The traditional rate is determined by risk-assessment studies that try to protect retirees by determining a rate that leaves very little chance of running out of money; but retirees generally spend more when they are in the early stages of retirement, says financial planner Ty Bernicke.

According to the Bureau of Labor Statistics' Consumer Expenditure Survey for 2002, spending in practically every category, from housing to clothing to entertainment, declines with age; the only category in which spending rises is health care:

  • People over 75 spend 26 percent less, on average, than those in the 65-to-74 age group.
  • The greater the age difference, the greater the difference in spending: those over 75 spent 46 percent less than those 55 to 64, and 51 percent less than those 45 to 54.

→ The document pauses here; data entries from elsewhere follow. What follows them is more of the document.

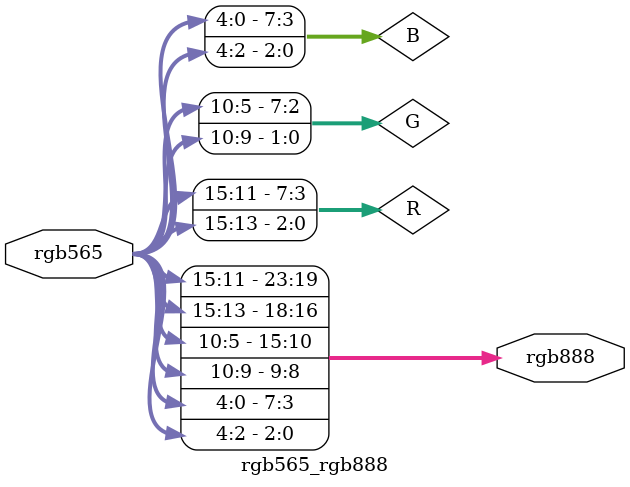
<source format=v>
module rgb565_rgb888(
	input [15:0] rgb565,
	output [23:0] rgb888
);

wire [7:0] R;
wire [7:0] G;
wire [7:0] B;

assign rgb888 = {R,G,B};
assign R = {rgb565[15:11],rgb565[15:13]};
assign G = {rgb565[10:5],rgb565[10:9]};
assign B = {rgb565[4:0],rgb565[4:2]};

endmodule
</source>
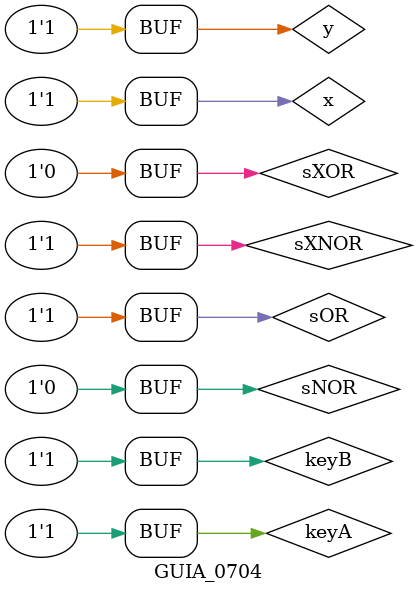
<source format=v>
/**
 * @file Guia_0704.v
 * @author 784778 - Wallace Freitas Oliveira (https://github.com/Olivwallace)
 * @brief Guia 07 Exercicio 04 - Arquitetura de Computadores I (PUC-Minas 1°/2023)
 * @date 19-03-2023
 */

 /*
 04.) Projetar e descrever em Verilog, usando portas nativas, uma unidade lógica (LU) com o acréscimo das operações
XOR e XNOR, , com uma saída só para ambas, para variáveis de entrada com 01 bit cada,  além de OR E NOR; na mesma 
situação. Os resultados de cada grupo serão selecionáveis  entre o grupo (XOR, XNOR) ou o grupo (OR, NOR), seleção (4x1).
O nome do arquivo deverá ser Guia_0704.v.
Incluir previsão de testes.
Simular o módulo no Logisim e apresentar layout do circuito e subcircuitos.
DICA: Usar para o sinal extra de 2 bits para a seleção (00-XNOR; 01-XOR;10-NOR; 11-OR).
 */

`timescale 1ps/1ps
`include "MultiMux.v"

module GUIA_0704;

    // ------------------------- Dados
    reg x, y, keyA, keyB;
    wire sXOR, sXNOR, sOR, sNOR; 
    wire sMUX;

    xor A(sXOR, x, y);
    xnor B(sXNOR, x, y);
    or C(sOR, x, y);
    nor D(sNOR, x, y);

    mux_4x1 MUX(sMUX, sXOR, sXNOR, sOR, sNOR, keyA, keyB);

    //Inicializacao de Valores
    initial begin
        x=1'b0; y=1'b0; keyA=1'b0; keyB=1'b0;
    end


    // ------------------------- Principal
    initial begin: main;

        $display("Guia_0704 - Teste");
        $display("USANDO 1 MUX 4x1, (00 - XOR | 01 - XNOR | 10 - OR | 11 - NOR)\n");

        // projetar testes do modulo
        $display("|  x  y  |  KEYS A B C |  S |");
        $monitor("| %2b %2b  |   %2b %2b   | %2b |", x, y, keyA, keyB, sMUX);

        //Testes com MUX 00 - XOR
        #1 x=1'b0; y=1'b1; keyA=1'b0; keyB=1'b0;
        #1 x=1'b1; y=1'b0; keyA=1'b0; keyB=1'b0;
        #1 x=1'b1; y=1'b1; keyA=1'b0; keyB=1'b0;

        //Teste com MUX 01 - XNOR
        #1 x=1'b0; y=1'b0; keyA=1'b0; keyB=1'b1;
        #1 x=1'b0; y=1'b1; keyA=1'b0; keyB=1'b1;
        #1 x=1'b1; y=1'b0; keyA=1'b0; keyB=1'b1;
        #1 x=1'b1; y=1'b1; keyA=1'b0; keyB=1'b1;

        //Teste com MUX 10 - OR
        #1 x=1'b0; y=1'b0; keyA=1'b1; keyB=1'b0;
        #1 x=1'b0; y=1'b1; keyA=1'b1; keyB=1'b0;
        #1 x=1'b1; y=1'b0; keyA=1'b1; keyB=1'b0;
        #1 x=1'b1; y=1'b1; keyA=1'b1; keyB=1'b0;

        //Teste com MUX 11 - NOR
        #1 x=1'b0; y=1'b0; keyA=1'b1; keyB=1'b1;
        #1 x=1'b0; y=1'b1; keyA=1'b1; keyB=1'b1;
        #1 x=1'b1; y=1'b0; keyA=1'b1; keyB=1'b1;
        #1 x=1'b1; y=1'b1; keyA=1'b1; keyB=1'b1;
    end //main
endmodule

</source>
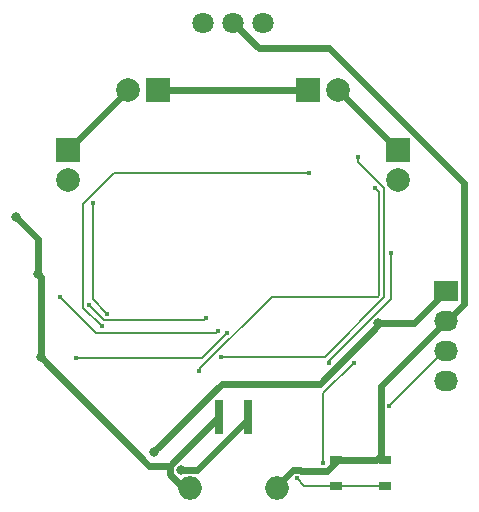
<source format=gbl>
G04 #@! TF.FileFunction,Copper,L2,Bot,Signal*
%FSLAX46Y46*%
G04 Gerber Fmt 4.6, Leading zero omitted, Abs format (unit mm)*
G04 Created by KiCad (PCBNEW 4.0.1-stable) date 2017/04/12 14:46:20*
%MOMM*%
G01*
G04 APERTURE LIST*
%ADD10C,0.100000*%
%ADD11R,2.000000X2.000000*%
%ADD12C,2.000000*%
%ADD13O,2.000000X2.000000*%
%ADD14R,0.700000X3.000000*%
%ADD15R,1.050000X0.650000*%
%ADD16C,1.800000*%
%ADD17R,2.032000X1.727200*%
%ADD18O,2.032000X1.727200*%
%ADD19C,0.800000*%
%ADD20C,0.400000*%
%ADD21C,0.600000*%
%ADD22C,0.200000*%
G04 APERTURE END LIST*
D10*
D11*
X113970000Y-91110000D03*
D12*
X113970000Y-93650000D03*
D11*
X86030000Y-91110000D03*
D12*
X86030000Y-93650000D03*
D11*
X106350000Y-86030000D03*
D12*
X108890000Y-86030000D03*
D11*
X93650000Y-86030000D03*
D12*
X91110000Y-86030000D03*
D13*
X96300000Y-119685000D03*
X103700000Y-119685000D03*
D14*
X98800000Y-113685000D03*
X101200000Y-113685000D03*
D15*
X112870000Y-117340000D03*
X108720000Y-117340000D03*
X108720000Y-119490000D03*
X112870000Y-119490000D03*
D16*
X102540000Y-80315000D03*
X100000000Y-80315000D03*
X97460000Y-80315000D03*
D17*
X118000000Y-103000000D03*
D18*
X118000000Y-105540000D03*
X118000000Y-108080000D03*
X118000000Y-110620000D03*
D19*
X83442300Y-101565800D03*
X81605100Y-96771700D03*
X83695500Y-108631700D03*
X112283000Y-105696500D03*
X93310800Y-116650700D03*
D20*
X89330100Y-104927700D03*
X88077800Y-95537900D03*
X110186900Y-109090000D03*
X107620000Y-117578300D03*
X105351000Y-118868500D03*
X98915400Y-108567800D03*
X110550300Y-91626000D03*
X88889200Y-106006300D03*
X106375000Y-93003500D03*
X97122900Y-109810000D03*
X112029600Y-94315700D03*
X113176100Y-112772600D03*
X113303700Y-99780000D03*
X108079700Y-109061400D03*
X98702800Y-106353300D03*
X85315300Y-103500000D03*
X99450200Y-106554500D03*
X86673500Y-108694000D03*
X97646200Y-105310000D03*
X87802900Y-104212500D03*
D19*
X95532300Y-118160600D03*
D21*
X118085200Y-105540000D02*
X118000000Y-105540000D01*
X119516400Y-104108800D02*
X118085200Y-105540000D01*
X119516400Y-93899400D02*
X119516400Y-104108800D01*
X108078900Y-82461900D02*
X119516400Y-93899400D01*
X102146900Y-82461900D02*
X108078900Y-82461900D01*
X100000000Y-80315000D02*
X102146900Y-82461900D01*
X112475400Y-111064600D02*
X112475400Y-116945400D01*
X118000000Y-105540000D02*
X112475400Y-111064600D01*
X112475400Y-116945400D02*
X112870000Y-117340000D01*
X112080800Y-117340000D02*
X112475400Y-116945400D01*
X108720000Y-117340000D02*
X112080800Y-117340000D01*
X103700000Y-119502500D02*
X103700000Y-119685000D01*
X105034300Y-118168200D02*
X103700000Y-119502500D01*
X105641200Y-118168200D02*
X105034300Y-118168200D01*
X105751600Y-118278600D02*
X105641200Y-118168200D01*
X107910200Y-118278600D02*
X105751600Y-118278600D01*
X108720000Y-117468800D02*
X107910200Y-118278600D01*
X108720000Y-117340000D02*
X108720000Y-117468800D01*
X83442300Y-98608900D02*
X81605100Y-96771700D01*
X83442300Y-101565800D02*
X83442300Y-98608900D01*
X94592500Y-118512900D02*
X94592500Y-117821400D01*
X95764600Y-119685000D02*
X94592500Y-118512900D01*
X96300000Y-119685000D02*
X95764600Y-119685000D01*
X98728900Y-113685000D02*
X98800000Y-113685000D01*
X94592500Y-117821400D02*
X98728900Y-113685000D01*
X92885200Y-117821400D02*
X83695500Y-108631700D01*
X94592500Y-117821400D02*
X92885200Y-117821400D01*
X83695500Y-101819000D02*
X83442300Y-101565800D01*
X83695500Y-108631700D02*
X83695500Y-101819000D01*
X115303500Y-105696500D02*
X118000000Y-103000000D01*
X112283000Y-105696500D02*
X115303500Y-105696500D01*
X93310800Y-116579300D02*
X93310800Y-116650700D01*
X99019800Y-110870300D02*
X93310800Y-116579300D01*
X107333400Y-110870300D02*
X99019800Y-110870300D01*
X112283000Y-105920700D02*
X107333400Y-110870300D01*
X112283000Y-105696500D02*
X112283000Y-105920700D01*
X108890000Y-86030000D02*
X113970000Y-91110000D01*
X91110000Y-86030000D02*
X86030000Y-91110000D01*
D22*
X88077800Y-103675400D02*
X89330100Y-104927700D01*
X88077800Y-95537900D02*
X88077800Y-103675400D01*
X107620000Y-111656900D02*
X107620000Y-117578300D01*
X110186900Y-109090000D02*
X107620000Y-111656900D01*
X108720000Y-119490000D02*
X112870000Y-119490000D01*
X105972500Y-119490000D02*
X108720000Y-119490000D01*
X105351000Y-118868500D02*
X105972500Y-119490000D01*
X107736400Y-108567800D02*
X98915400Y-108567800D01*
X112765800Y-103538400D02*
X107736400Y-108567800D01*
X112765800Y-94286200D02*
X112765800Y-103538400D01*
X110550300Y-92070700D02*
X112765800Y-94286200D01*
X110550300Y-91626000D02*
X110550300Y-92070700D01*
X87289000Y-104406100D02*
X88889200Y-106006300D01*
X87289000Y-95619200D02*
X87289000Y-104406100D01*
X89904700Y-93003500D02*
X87289000Y-95619200D01*
X106375000Y-93003500D02*
X89904700Y-93003500D01*
X97122900Y-109639800D02*
X97122900Y-109810000D01*
X103226400Y-103536300D02*
X97122900Y-109639800D01*
X112201600Y-103536300D02*
X103226400Y-103536300D01*
X112365400Y-103372500D02*
X112201600Y-103536300D01*
X112365400Y-94651500D02*
X112365400Y-103372500D01*
X112029600Y-94315700D02*
X112365400Y-94651500D01*
X117868700Y-108080000D02*
X113176100Y-112772600D01*
X118000000Y-108080000D02*
X117868700Y-108080000D01*
X108079700Y-108909500D02*
X108079700Y-109061400D01*
X113303700Y-103685500D02*
X108079700Y-108909500D01*
X113303700Y-99780000D02*
X113303700Y-103685500D01*
X98534500Y-106521600D02*
X98702800Y-106353300D01*
X88336900Y-106521600D02*
X98534500Y-106521600D01*
X85315300Y-103500000D02*
X88336900Y-106521600D01*
X97310700Y-108694000D02*
X86673500Y-108694000D01*
X99450200Y-106554500D02*
X97310700Y-108694000D01*
X97528200Y-105428000D02*
X97646200Y-105310000D01*
X89018400Y-105428000D02*
X97528200Y-105428000D01*
X87802900Y-104212500D02*
X89018400Y-105428000D01*
D21*
X101200000Y-113875200D02*
X101200000Y-113685000D01*
X96914600Y-118160600D02*
X101200000Y-113875200D01*
X95532300Y-118160600D02*
X96914600Y-118160600D01*
X93650000Y-86030000D02*
X106350000Y-86030000D01*
M02*

</source>
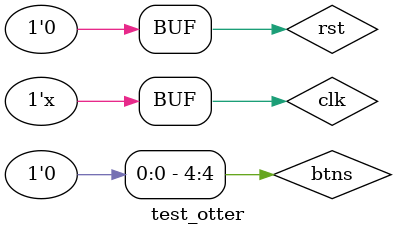
<source format=sv>
`timescale 1ns / 1ps


module test_otter();
    logic clk, rst;
    logic [15:0] leds;
    logic [4:0] btns;
    OTTER_Wrapper DUT (
        .clk        (clk),
        .buttons    (btns),
        .switches   (16'b0), 
        .leds       (leds),
        .segs       (),
        .an         ()
    );


    assign btns[4] = rst;

    always begin
        #5 clk = ~clk; 
    end  


    initial begin
        clk = 0; rst = 0;
    end

endmodule

</source>
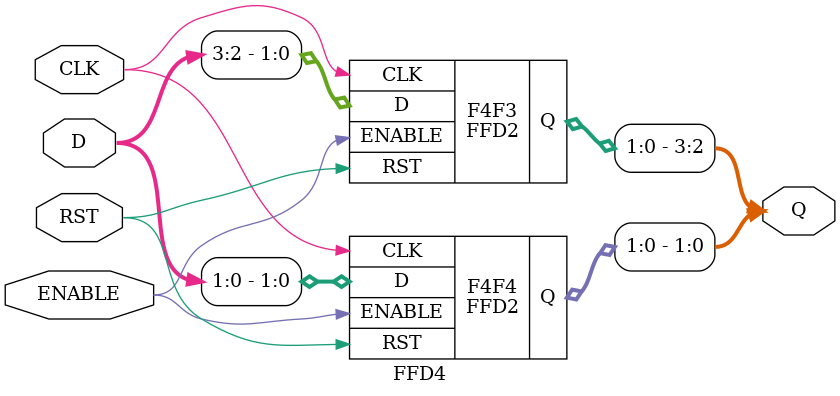
<source format=v>

module FFD1 (input CLK, RST, ENABLE, D,
            output reg Q);
        always @ (posedge CLK or posedge RST)begin
            if (RST) begin
                Q <= 1'b0;
            end
            else if (ENABLE) begin
                Q <= D;
            end
        end   
endmodule


module FFD2 (input CLK, RST, ENABLE, input [1:0] D, 
            output wire [1:0]Q); 
        FFD1 F4F(CLK, RST, ENABLE,  D[1], Q[1]);
        FFD1 F4F2(CLK, RST, ENABLE, D[0], Q[0]);

endmodule    


module FFD4 (input CLK, RST, ENABLE, input [3:0] D, 
            output wire [3:0]Q);
        FFD2 F4F3(CLK, RST, ENABLE,  D[3:2], Q[3:2]);
        FFD2 F4F4(CLK, RST, ENABLE, D[1:0], Q[1:0]);

endmodule    
</source>
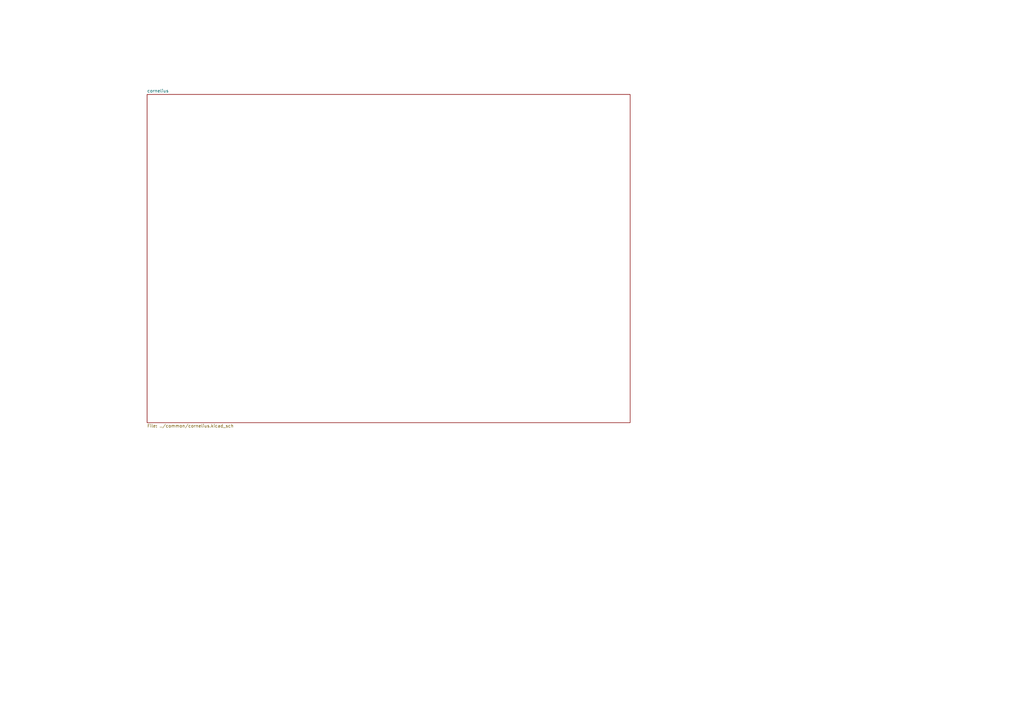
<source format=kicad_sch>
(kicad_sch (version 20230121) (generator eeschema)

  (uuid 93a850a1-00e4-4fde-821e-025bceb24564)

  (paper "A3")

  (title_block
    (date "2023-11-23")
  )

  


  (sheet (at 60.325 38.735) (size 198.12 134.62) (fields_autoplaced)
    (stroke (width 0.1524) (type solid))
    (fill (color 0 0 0 0.0000))
    (uuid 706745bd-87d5-42c8-9014-6242a92760d3)
    (property "Sheetname" "cornelius" (at 60.325 38.0234 0)
      (effects (font (size 1.27 1.27)) (justify left bottom))
    )
    (property "Sheetfile" "../common/cornelius.kicad_sch" (at 60.325 173.9396 0)
      (effects (font (size 1.27 1.27)) (justify left top))
    )
    (instances
      (project "cornelius-chocolate"
        (path "/93a850a1-00e4-4fde-821e-025bceb24564" (page "2"))
      )
    )
  )

  (sheet_instances
    (path "/" (page "1"))
  )
)

</source>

So, the rate could safely be increased to 6 percent, says Bernicke. Indeed, a study of market returns from 1973 to 2003 supports the 6 percent withdrawal rate, says financial planner Jonathan Guyton:

  • A person who retired in 1973, in the middle of a punishing bear market with very high inflation, could have supported a 6.2 percent initial withdrawal rate over 40 years with a portfolio with 80 percent in stocks.
  • A portfolio with 65 percent in stocks could have borne a 5.8 percent rate, and one with 50 percent in stocks could have supported a 5.4 percent rate.

Critics worry that medical costs will rise fast and destroy any well-constructed financial plan; to hedge against these expenses, retirees should buy insurance policies, says Bernicke.

Source: Ilana Polyak, "New Advice to Retirees: Spend More at First, Cut Back Later," New York Times, September 25, 2005; based upon: Ty Bernicke, "Reality Retirement Planning: A New Paradigm for an Old Science," Journal of Financial Planning, June 2005; Jonathan Guyton, "Decision Rules and Portfolio Management for Retirees: Is the 'Safe' Initial Withdrawal Rate Too Safe?," Journal of Financial Planning, October 2004.